Exercise aim
Reproduce exactly, with no other output, every line of the data below from the line containing "myronrouzee44@gmail.com" to the end, inclusive.

Exercise material
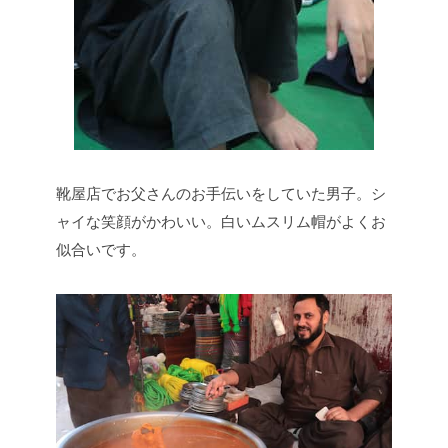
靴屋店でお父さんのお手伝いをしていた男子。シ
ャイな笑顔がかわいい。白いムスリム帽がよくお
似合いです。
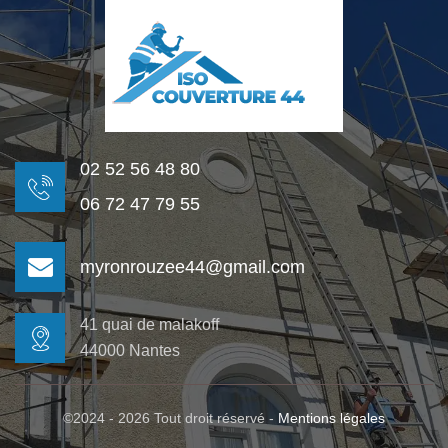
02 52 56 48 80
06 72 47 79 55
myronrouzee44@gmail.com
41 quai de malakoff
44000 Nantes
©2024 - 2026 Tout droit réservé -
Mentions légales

Your response
myronrouzee44@gmail.com
41 quai de malakoff
44000 Nantes
©2024 - 2026 Tout droit réservé -
Mentions légales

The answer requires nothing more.